■ **DATASET CONTENT**:
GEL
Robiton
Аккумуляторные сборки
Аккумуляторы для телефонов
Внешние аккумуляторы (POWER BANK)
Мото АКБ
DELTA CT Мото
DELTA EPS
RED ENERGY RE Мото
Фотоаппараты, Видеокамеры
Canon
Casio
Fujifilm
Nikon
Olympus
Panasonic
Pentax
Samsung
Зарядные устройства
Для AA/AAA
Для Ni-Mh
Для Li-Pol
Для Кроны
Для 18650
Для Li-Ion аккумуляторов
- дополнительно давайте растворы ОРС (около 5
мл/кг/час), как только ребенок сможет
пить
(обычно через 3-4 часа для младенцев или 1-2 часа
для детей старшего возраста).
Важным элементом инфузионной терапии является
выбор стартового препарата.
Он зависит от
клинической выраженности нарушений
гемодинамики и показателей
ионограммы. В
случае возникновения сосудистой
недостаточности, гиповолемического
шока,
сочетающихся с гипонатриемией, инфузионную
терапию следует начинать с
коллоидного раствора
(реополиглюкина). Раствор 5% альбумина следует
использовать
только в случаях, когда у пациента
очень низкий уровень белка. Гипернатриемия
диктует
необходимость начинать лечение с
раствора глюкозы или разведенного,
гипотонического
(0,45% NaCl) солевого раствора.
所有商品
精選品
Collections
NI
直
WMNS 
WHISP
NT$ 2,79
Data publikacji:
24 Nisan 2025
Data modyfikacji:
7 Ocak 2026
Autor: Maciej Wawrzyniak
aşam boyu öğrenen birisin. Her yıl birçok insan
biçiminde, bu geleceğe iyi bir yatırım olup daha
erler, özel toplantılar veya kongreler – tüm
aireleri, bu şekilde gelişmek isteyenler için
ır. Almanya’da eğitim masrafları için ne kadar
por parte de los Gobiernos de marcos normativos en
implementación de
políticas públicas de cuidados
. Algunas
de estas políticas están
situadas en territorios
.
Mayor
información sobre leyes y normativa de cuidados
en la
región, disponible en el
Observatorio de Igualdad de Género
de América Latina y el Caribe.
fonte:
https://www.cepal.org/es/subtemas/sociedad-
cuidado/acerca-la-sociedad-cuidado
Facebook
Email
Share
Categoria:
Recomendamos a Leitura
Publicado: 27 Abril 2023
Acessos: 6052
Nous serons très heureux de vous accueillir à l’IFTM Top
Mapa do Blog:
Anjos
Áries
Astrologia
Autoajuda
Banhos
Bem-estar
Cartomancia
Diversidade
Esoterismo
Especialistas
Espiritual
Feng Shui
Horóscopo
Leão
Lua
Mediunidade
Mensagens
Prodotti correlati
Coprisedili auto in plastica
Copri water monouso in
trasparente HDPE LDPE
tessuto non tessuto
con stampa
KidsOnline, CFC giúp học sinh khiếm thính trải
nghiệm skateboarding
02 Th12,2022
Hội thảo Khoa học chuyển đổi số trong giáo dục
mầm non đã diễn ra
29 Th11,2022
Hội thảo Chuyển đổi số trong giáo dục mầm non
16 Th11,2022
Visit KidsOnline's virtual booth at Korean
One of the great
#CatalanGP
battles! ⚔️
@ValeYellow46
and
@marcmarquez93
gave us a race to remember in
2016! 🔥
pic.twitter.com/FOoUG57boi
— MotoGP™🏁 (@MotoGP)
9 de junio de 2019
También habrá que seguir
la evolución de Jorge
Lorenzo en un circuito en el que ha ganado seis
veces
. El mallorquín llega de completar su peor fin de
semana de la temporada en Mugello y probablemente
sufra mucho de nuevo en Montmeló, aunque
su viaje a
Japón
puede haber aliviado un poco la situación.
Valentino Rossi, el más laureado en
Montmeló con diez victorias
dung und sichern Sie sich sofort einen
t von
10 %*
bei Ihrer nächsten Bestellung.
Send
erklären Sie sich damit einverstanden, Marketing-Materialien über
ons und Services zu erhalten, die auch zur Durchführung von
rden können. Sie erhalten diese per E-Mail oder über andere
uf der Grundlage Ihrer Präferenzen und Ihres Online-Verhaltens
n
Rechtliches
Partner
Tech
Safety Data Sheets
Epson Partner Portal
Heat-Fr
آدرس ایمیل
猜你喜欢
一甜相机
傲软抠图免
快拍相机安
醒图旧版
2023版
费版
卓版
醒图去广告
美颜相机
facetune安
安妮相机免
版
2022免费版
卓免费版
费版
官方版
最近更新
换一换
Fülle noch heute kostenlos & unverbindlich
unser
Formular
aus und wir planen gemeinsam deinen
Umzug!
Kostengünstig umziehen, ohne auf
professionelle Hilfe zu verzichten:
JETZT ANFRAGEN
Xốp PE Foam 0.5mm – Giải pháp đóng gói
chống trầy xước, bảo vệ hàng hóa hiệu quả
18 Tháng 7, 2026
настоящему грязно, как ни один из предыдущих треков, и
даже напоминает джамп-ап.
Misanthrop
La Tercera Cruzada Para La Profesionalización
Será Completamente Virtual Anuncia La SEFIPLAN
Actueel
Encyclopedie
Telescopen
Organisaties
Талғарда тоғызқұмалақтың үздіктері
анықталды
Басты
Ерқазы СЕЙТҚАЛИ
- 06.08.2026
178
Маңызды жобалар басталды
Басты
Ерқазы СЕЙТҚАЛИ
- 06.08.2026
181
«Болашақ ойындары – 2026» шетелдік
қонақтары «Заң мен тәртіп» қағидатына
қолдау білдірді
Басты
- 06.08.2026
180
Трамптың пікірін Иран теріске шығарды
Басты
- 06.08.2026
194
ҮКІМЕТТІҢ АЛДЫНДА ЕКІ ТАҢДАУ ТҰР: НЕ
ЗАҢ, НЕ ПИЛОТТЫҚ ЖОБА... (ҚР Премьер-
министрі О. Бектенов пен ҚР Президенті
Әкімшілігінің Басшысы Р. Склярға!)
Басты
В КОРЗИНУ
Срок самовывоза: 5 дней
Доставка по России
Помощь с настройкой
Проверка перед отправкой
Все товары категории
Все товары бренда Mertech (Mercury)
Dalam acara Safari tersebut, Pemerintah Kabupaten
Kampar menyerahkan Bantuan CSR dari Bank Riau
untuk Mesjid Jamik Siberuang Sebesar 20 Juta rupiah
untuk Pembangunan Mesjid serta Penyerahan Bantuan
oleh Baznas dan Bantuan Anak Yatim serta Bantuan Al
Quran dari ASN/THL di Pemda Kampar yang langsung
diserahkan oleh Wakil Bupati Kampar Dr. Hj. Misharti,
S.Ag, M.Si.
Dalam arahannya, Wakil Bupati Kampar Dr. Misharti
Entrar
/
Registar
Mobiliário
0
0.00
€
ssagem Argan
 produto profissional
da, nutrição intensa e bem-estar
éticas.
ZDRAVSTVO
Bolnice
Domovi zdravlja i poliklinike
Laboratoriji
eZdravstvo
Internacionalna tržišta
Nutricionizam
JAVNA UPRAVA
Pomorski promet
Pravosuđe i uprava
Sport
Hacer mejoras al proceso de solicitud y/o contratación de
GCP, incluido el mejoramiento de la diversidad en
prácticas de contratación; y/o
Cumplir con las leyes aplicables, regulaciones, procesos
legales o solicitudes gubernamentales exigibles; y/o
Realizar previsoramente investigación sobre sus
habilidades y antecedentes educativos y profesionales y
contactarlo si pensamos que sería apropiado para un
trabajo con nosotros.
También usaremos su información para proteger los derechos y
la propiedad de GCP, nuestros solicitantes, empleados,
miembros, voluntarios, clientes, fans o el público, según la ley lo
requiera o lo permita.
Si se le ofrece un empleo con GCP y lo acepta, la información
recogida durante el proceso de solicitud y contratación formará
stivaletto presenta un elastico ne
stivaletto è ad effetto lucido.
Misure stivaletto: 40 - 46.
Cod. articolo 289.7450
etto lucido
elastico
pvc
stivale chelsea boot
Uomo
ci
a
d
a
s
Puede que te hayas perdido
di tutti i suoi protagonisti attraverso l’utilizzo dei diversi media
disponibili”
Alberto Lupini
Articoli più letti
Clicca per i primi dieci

■ **WORK TO BE COMPLETED**: An exact copy of the lines above, from the one containing "Hacer mejoras al" through the one containing "stivale chelsea boot", is the whole of the answer.

■ **OUTPUT OF THE EXERCISE**:
Hacer mejoras al proceso de solicitud y/o contratación de
GCP, incluido el mejoramiento de la diversidad en
prácticas de contratación; y/o
Cumplir con las leyes aplicables, regulaciones, procesos
legales o solicitudes gubernamentales exigibles; y/o
Realizar previsoramente investigación sobre sus
habilidades y antecedentes educativos y profesionales y
contactarlo si pensamos que sería apropiado para un
trabajo con nosotros.
También usaremos su información para proteger los derechos y
la propiedad de GCP, nuestros solicitantes, empleados,
miembros, voluntarios, clientes, fans o el público, según la ley lo
requiera o lo permita.
Si se le ofrece un empleo con GCP y lo acepta, la información
recogida durante el proceso de solicitud y contratación formará
stivaletto presenta un elastico ne
stivaletto è ad effetto lucido.
Misure stivaletto: 40 - 46.
Cod. articolo 289.7450
etto lucido
elastico
pvc
stivale chelsea boot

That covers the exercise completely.